- Heading into 2022’s final quarter, most U.S. CHROs expect the hiring pendulum to swing back as employers scale back talent acquisition plans, according to an August pulse survey by PwC.
- The firm found that 83% of the 98 CHRO respondents — part of a larger group of 722 U.S. executives surveyed by PwC — said their companies had reduced overall headcount or were considering doing so. Hiring incentives took a hit, too, with 60% reporting that their companies had dropped or reduced signing bonuses. In all, 61% said they were rescinding offers entirely.
- PwC also found that CHROs are backtracking on some in-office policies, with 34% of CHROs stating they had dropped vaccine mandates and 33% stating they were prepared to do so. But most respondents indicated a desire to improve flexibility; 82% said they were working on expanding permanent remote work at their organizations.
Uncertainty has come to define the labor market entering September. Headlines on layoffs as well as hiring difficulties have created what one PwC analyst recently termed a “labor market paradox.” Meanwhile, worker sentiment has declined, with a recent Conference Board report finding that 41% of respondents said they felt that the U.S. had already entered a recession.
These findings come even as a recent Challenger, Gray & Christmas report found that U.S. job cuts declined in July compared to June, following an historically low number of cuts between the period of January and July 2022 as well.

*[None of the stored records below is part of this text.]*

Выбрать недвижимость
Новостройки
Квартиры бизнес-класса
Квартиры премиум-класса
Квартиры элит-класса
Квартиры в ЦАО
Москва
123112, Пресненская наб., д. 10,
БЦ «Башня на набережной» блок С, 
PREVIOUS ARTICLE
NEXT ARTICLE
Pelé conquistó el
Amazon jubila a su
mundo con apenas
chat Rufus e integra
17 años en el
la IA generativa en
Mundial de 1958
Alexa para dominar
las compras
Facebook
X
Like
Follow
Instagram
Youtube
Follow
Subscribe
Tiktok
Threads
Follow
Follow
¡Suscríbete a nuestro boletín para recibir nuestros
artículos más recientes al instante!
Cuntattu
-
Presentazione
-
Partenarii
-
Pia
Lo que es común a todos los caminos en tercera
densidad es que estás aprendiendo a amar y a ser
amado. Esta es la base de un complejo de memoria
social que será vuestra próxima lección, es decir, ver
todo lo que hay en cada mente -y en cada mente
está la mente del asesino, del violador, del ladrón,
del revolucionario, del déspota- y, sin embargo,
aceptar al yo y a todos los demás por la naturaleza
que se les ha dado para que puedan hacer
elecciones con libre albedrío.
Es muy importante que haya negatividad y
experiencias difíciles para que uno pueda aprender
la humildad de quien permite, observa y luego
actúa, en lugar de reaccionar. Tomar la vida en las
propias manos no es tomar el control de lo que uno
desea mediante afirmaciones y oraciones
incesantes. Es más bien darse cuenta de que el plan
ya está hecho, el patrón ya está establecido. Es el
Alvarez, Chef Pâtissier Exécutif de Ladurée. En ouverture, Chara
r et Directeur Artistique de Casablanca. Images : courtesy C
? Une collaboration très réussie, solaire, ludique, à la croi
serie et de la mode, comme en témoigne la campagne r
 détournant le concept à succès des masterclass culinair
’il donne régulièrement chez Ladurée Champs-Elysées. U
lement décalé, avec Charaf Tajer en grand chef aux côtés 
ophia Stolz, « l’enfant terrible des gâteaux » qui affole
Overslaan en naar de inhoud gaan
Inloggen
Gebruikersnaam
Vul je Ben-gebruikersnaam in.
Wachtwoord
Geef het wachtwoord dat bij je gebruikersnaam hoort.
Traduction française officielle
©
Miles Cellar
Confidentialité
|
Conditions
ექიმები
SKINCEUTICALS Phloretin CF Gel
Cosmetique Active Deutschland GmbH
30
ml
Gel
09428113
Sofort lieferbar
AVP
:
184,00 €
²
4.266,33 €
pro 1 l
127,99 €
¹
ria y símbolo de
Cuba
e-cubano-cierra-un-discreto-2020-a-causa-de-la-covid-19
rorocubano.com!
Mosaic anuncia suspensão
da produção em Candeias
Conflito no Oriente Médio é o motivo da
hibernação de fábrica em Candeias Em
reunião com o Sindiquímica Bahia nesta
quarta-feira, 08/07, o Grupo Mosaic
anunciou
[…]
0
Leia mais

Still, it is not too difficult to spot trouble in the labor market. For example, the U.S. continues to deal with the effects of a labor force participation rate much lower than that of pre-pandemic levels, according to Bureau of Labor Statistics data. The U.S. recorded a rate of 62.1% in July, an increase from a pandemic low of 60.2% but down from 63.4% in February 2020.
A variety of factors may be contributing to this trend. In an analysis published earlier this month, the Brookings Institution estimated that as many as 4 million full-time equivalent workers may be sidelined from the workforce due to the effects of long COVID-19.
On the flip side, employers continue to struggle with retention. A recent KPMG study found that increased workloads had led many workers to consider leaving their current jobs.
Even as hiring cools, efforts to attract talent have not disappeared entirely. Indeed’s Hiring Lab found that 5.2% of the site’s job postings in July advertised a signing bonus, a rate three times higher than Indeed saw in July 2019. Topics such as flexibility also are top of mind, particularly given the changing role of the office in an era of hybrid and remote work.